= Provided information =
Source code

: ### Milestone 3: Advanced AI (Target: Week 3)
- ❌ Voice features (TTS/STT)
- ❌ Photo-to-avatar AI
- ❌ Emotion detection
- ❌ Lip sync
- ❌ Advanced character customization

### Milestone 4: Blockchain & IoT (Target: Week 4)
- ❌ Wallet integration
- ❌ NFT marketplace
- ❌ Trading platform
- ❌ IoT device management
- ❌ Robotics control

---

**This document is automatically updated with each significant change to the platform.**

= Work to complete =
How many lines of the markup above contain the string "Week"? Reply with the number alone.

= Output below =
2